Peningkatan local taxing power dan efisiensi pengumpulan pajak berbasis teknologi akan memperkuat IKF serta membangun kemandirian fiskal daerah. Daerah yang mampu mengoptimalkan PAD dan meningkatkan layanan publik akan lebih tangguh menghadapi tekanan efisiensi anggaran, sekaligus mempercepat pembangunan ekonomi lokal yang inklusif dan berkelanjutan.

Pembangunan Daerah Berbasis Inovasi PembiayaanKini, dalam menghadapi keterbatasan fiskal, pemerintah perlu mendorong inovasi dan mencari sumber pembiayaan alternatif untuk membiayai belanja-belanja penting yang berperan strategis dalam pembangunan. Belanja seperti program beasiswa untuk peningkatan kualitas sumber daya manusia, pengembangan infrastruktur desa untuk mendorong pertumbuhan ekonomi lokal, serta pengelolaan aset pemerintah daerah secara lebih profesional merupakan prioritas yang tidak boleh dikorbankan meskipun terdapat tekanan efisiensi anggaran. Untuk menjaga keberlanjutan belanja strategis ini, pemerintah perlu berpikir kreatif dalam menciptakan model pendanaan yang lebih beragam di luar skema APBD/APBN tradisional.

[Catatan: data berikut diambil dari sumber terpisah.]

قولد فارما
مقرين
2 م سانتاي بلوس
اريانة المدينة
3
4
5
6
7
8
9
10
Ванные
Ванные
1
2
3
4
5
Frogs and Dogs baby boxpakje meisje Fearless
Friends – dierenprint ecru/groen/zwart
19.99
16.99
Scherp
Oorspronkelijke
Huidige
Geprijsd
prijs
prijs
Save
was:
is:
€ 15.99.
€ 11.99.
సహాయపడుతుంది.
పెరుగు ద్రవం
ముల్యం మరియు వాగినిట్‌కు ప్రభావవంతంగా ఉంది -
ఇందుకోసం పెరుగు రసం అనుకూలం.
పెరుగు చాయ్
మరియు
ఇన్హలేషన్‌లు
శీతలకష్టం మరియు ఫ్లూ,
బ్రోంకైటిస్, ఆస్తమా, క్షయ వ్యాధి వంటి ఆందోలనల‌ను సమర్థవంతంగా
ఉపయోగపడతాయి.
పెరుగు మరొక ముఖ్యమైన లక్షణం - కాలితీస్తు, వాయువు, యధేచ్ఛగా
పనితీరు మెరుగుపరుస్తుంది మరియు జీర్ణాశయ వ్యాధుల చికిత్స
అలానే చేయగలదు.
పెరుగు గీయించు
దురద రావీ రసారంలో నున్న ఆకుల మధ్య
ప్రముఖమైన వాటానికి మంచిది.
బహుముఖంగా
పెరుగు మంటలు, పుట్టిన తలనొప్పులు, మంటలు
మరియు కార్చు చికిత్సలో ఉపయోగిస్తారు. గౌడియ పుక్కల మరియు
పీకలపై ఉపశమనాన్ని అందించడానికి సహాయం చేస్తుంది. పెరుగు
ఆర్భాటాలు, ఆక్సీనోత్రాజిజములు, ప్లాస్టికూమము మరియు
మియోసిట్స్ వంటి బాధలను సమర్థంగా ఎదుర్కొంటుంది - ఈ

Salah satu pendekatan yang dapat diperluas adalah melalui skema Kerjasama Pemerintah dan Badan Usaha (KPBU). Skema KPBU memungkinkan pelibatan sektor swasta dalam pembiayaan proyek-proyek publik tanpa membebani keuangan pemerintah secara langsung. Di bidang infrastruktur desa, misalnya, pemerintah daerah dapat merancang proyek berbasis KPBU untuk membangun jalan desa, jaringan air bersih, atau pasar rakyat dengan tetap mempertahankan standar pelayanan publik yang tinggi.

Demikian pula, pengembangan aset-aset pemda – seperti tanah, gedung, dan fasilitas umum – dapat dikelola secara lebih profesional dan dikomersialisasikan secara terbatas untuk meningkatkan nilai ekonominya tanpa menghilangkan fungsinya sebagai barang publik. Pemerintah perlu memperkuat dukungan regulasi, insentif, dan kapasitas teknis bagi daerah agar mampu merancang skema inovatif dan pembiayaan alternatif.

Pendampingan dalam menyiapkan proyek yang layak investasi (bankable), penyusunan dokumen proyek KPBU, serta penguatan tata kelola (governance) dalam pengelolaan aset daerah menjadi kunci keberhasilan implementasi pembiayaan non-tradisional ini. Dukungan tersebut akan memperbesar peluang daerah untuk mengakses sumber pembiayaan baru yang lebih beragam dan berkelanjutan.

Hanya dengan mendorong inovasi dan memperluas skema pembiayaan alternatif, pemerintah dapat menjaga kesinambungan belanja-belanja penting tanpa sepenuhnya bergantung pada keterbatasan APBD atau APBN. Melalui penguatan KPBU, profesionalisasi pengelolaan aset daerah, serta optimalisasi teknologi dalam tata kelola keuangan, daerah memiliki peluang besar untuk mempercepat pembangunan yang lebih inklusif dan berkelanjutan.

Langkah ini tidak hanya memperkuat ketahanan fiskal daerah, tetapi juga mendorong pertumbuhan ekonomi lokal yang berbasis kolaborasi, efisiensi, dan inovasi. Semoga.